Morales advocates growing coca for medicinal purposes, pointing out that it's an indigenous crop in Bolivia that would be impossible to eradicate. And he's right, just as opium poppies would be impossible to eradicate in Afghanistan. Several analysts and NGOs now advocate legalizing Afghanistan's opium crop so it can be used for the production of prescription painkillers, instead of sold on the black market to buy weapons for drug runners, the Taliban, and Afghan warlords. And they're right, too. Waving a big stick doesn't work nearly as well as waving cash.

(Incidentally, Morales also showed how idiotic our whole airport security system really is. Shampoo bottles are verboten, but a coca leaf makes it through okay.)

Still, it wasn't just the heads of other nations who humiliated George W. Bush at the UN. He humiliated himself. First, he gave a paternalistic speech that sought to tell citizens of other nations what was best for them and what he thought of their governments (no wonder Hugo Chavez felt emboldened to tell the US people that their president is the Devil). Then he idiotically declared, "Asia has seen freedom progress" - at the exact same moment that a military coup was unfolding in Thailand, our closest ally in Asia.

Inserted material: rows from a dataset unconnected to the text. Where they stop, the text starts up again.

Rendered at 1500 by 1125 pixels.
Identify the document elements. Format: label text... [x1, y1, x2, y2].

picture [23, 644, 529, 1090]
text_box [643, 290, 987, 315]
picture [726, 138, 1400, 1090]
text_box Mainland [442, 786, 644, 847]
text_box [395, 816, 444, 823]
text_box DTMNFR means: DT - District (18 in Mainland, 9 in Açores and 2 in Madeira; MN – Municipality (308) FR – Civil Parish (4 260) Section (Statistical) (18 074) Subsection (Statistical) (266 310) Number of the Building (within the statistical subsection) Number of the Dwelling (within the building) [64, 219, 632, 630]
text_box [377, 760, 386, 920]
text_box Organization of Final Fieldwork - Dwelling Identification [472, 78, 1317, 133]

Nor did George Bush recall that Pakistan, another very close ally in Asia, is ruled by a military dictator. That same dictator, Pervez Musharraf, told CBS News on Sept. 22 that he's only been helping us out in the War on Terror because Bush's security envoy, Richard Armitage, threatened in 2001 to bomb his country "back to the Stone Age" if he didn't. Bush and Armitage immediately denied having said it, but they didn't explain why our dear ally would lie about something like that.

There's still plenty of time between now and the November elections for more disasters to unfold, for more humiliation and more highly amusing blunders. And they will happen, have no doubt.